The early warning system for the real estate market has two different yet closely related models. They are the national model and the regional model which examine housing prices and land prices. The national model deals with aberrant behaviors of the nation-wide real estate market while the regional model focuses on the Seoul metropolitan area. The regional model is important because changes in housing prices in Seoul are ultimately expected to spill-over into other regions. The national model employs signaling approach and the regional model uses a probit model. The leading indicators in the models are financial indicators (such as liquidity in financial institutions and stock price index) and macroeconomic variables (interest rate and business cycle related variables) as well as real estate related variables (such as construction orders). A report of the findings of the early warning models is submitted to a committee to incorporate qualitative judgments. The committee is made up of members from real estate industry, academia, research institutes and the government. 



Korea lacks natural resources and thus imports petroleum and other commodities from abroad. Hence, a sudden jump in the prices of such commodities can have huge adverse impacts on the domestic economy. An early warning system in this sector, therefore, is an important part of the national system. Nevertheless, the petroleum and commodity sectors are unique in that the prices are determined in the international markets. So, even though the model sends an early warning signal of an imminent jump in prices, the Korean government cannot prevent or reduce the price changes. Nevertheless, the early warning signals make it possible for the government and the private sector to prepare for emergencies in order to reduce the adverse effects of higher commodity prices. 
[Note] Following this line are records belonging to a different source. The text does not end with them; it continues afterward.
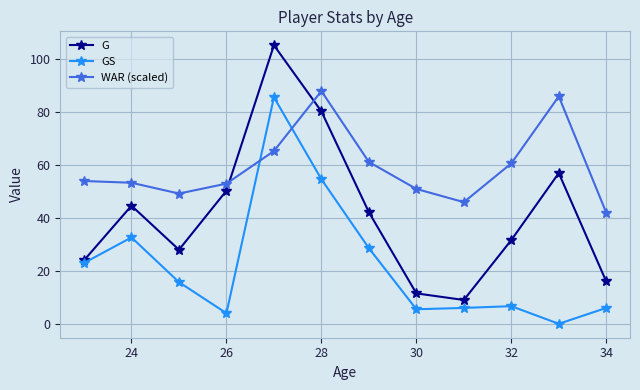

At how many categories does at least one series exceed 4?

12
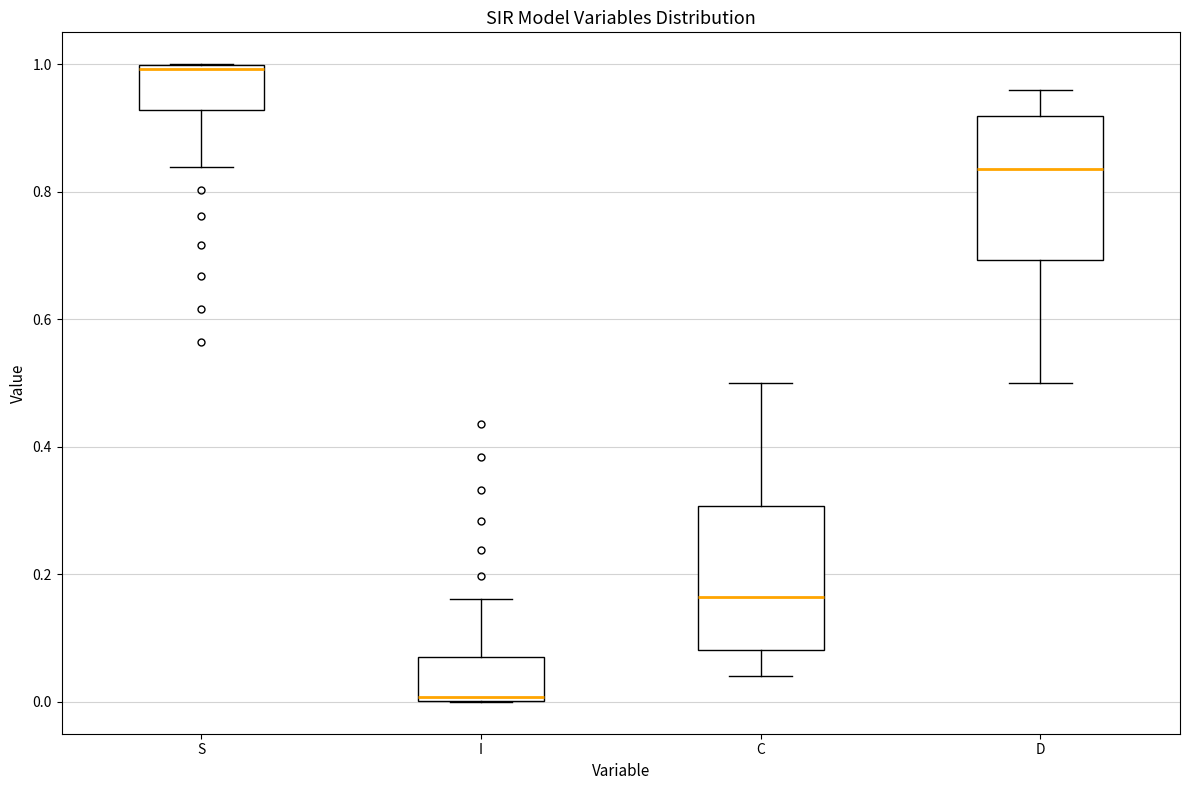

Reading left to right, transcribe this box plot: for each box, give where its median line is, the range the box spans, and where its two whiskers end, as read against the y-axis. The values are not printed on the chart, so give them approximately, as read against the axis.

S: median 1.00 (just below the box's upper edge), box 0.92 to 1.00, whiskers 0.84 to 1.00
I: median 0.00 (just above the box's lower edge), box 0.00 to 0.08, whiskers 0.00 to 0.16
C: median 0.16, box 0.08 to 0.30, whiskers 0.04 to 0.50
D: median 0.84, box 0.70 to 0.92, whiskers 0.50 to 0.96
The early warning system for petroleum uses an artificial neural network model to monitor the global petroleum market. The leading indicators considered in the model are the US petroleum inventory, OPEC’s oil production, business cycle variables, and the net position in futures contracts on crude oil. It is true, however, that forecasting future changes in world oil prices is very difficult partly because non-economic factors such as geopolitical situations, natural disasters, and OPEC’s energy policy are also important determinants. 
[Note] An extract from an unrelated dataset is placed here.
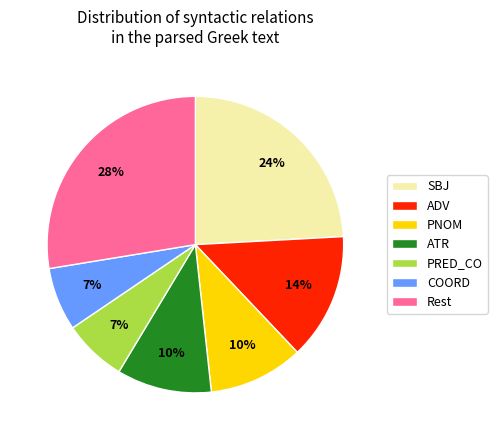

Is the sum of ADV and SBJ greater than half?

No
Unlike other sectors, the results of the early warning system for petroleum are released to the public. This is because international markets are not likely to react to the outcomes of the early warning system. Rather, this information can help firms prepare for potential rises in oil price. 



The early warning system for other commodities also monitors global economic variables such as business cycles in major countries, inventory of each commodity, and commodity futures prices. Like petroleum, the model for other commodities may have limited forecasting power as the prices of commodities are also determined by non-economic factors. Thus, qualitative monitoring should be emphasized in this sector. 



Two different early warning models are developed to monitor labor markets. The first model is developed to predict a sharp decline in the employment rate in the next three months. The leading indicators in this model are mostly business cycle related variables including production and investment. The second early warning model is designed to monitor labor union-management relations. This model keeps a watch on strikes and other problems between labor union and management in order to reduce the potential cost of strikes.